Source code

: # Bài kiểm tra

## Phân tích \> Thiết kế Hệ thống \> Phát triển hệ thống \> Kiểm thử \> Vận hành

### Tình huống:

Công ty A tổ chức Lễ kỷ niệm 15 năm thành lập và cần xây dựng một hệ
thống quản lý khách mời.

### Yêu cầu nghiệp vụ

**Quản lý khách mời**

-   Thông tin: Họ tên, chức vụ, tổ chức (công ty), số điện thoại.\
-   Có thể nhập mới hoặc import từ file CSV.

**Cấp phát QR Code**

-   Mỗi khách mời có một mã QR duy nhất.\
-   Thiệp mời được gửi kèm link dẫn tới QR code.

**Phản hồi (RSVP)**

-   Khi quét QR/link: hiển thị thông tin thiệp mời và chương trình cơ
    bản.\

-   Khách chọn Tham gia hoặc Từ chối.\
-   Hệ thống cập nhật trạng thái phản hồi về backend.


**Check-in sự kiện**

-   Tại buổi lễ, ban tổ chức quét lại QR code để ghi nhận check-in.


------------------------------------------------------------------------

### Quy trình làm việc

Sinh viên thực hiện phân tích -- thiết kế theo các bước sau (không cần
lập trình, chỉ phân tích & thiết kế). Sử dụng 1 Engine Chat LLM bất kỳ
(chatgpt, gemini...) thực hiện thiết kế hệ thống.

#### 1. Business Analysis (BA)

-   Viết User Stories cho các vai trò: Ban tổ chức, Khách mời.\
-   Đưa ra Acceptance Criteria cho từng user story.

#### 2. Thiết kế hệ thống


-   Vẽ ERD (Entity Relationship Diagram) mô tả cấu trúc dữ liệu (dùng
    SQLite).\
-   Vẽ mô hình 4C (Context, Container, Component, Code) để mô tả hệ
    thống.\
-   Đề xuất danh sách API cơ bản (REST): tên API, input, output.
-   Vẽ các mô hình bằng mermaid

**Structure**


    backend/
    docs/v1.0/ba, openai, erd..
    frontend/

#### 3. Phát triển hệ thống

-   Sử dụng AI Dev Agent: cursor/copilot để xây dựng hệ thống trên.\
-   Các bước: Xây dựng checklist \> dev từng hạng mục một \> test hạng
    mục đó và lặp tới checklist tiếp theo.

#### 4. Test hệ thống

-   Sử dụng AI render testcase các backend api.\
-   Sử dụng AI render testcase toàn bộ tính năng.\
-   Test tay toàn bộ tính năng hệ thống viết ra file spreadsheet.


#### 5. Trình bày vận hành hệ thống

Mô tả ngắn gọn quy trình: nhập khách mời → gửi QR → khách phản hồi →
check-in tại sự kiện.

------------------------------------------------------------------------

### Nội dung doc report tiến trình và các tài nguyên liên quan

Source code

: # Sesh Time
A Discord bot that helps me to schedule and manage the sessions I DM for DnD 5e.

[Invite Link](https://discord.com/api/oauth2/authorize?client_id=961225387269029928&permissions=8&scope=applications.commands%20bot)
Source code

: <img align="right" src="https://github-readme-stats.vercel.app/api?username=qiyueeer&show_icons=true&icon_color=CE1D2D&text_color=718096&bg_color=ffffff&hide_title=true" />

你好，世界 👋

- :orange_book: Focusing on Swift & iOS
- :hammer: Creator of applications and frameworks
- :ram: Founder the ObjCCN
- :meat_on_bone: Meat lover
+++
### Action item
Using the records above, output exactly the lines from the first through the line that contains "chức, Khách mời.\", with both of those included.

### Output of the task
Source code

: # Bài kiểm tra

## Phân tích \> Thiết kế Hệ thống \> Phát triển hệ thống \> Kiểm thử \> Vận hành

### Tình huống:

Công ty A tổ chức Lễ kỷ niệm 15 năm thành lập và cần xây dựng một hệ
thống quản lý khách mời.

### Yêu cầu nghiệp vụ

**Quản lý khách mời**

-   Thông tin: Họ tên, chức vụ, tổ chức (công ty), số điện thoại.\
-   Có thể nhập mới hoặc import từ file CSV.

**Cấp phát QR Code**

-   Mỗi khách mời có một mã QR duy nhất.\
-   Thiệp mời được gửi kèm link dẫn tới QR code.

**Phản hồi (RSVP)**

-   Khi quét QR/link: hiển thị thông tin thiệp mời và chương trình cơ
    bản.\

-   Khách chọn Tham gia hoặc Từ chối.\
-   Hệ thống cập nhật trạng thái phản hồi về backend.


**Check-in sự kiện**

-   Tại buổi lễ, ban tổ chức quét lại QR code để ghi nhận check-in.


------------------------------------------------------------------------

### Quy trình làm việc

Sinh viên thực hiện phân tích -- thiết kế theo các bước sau (không cần
lập trình, chỉ phân tích & thiết kế). Sử dụng 1 Engine Chat LLM bất kỳ
(chatgpt, gemini...) thực hiện thiết kế hệ thống.

#### 1. Business Analysis (BA)

-   Viết User Stories cho các vai trò: Ban tổ chức, Khách mời.\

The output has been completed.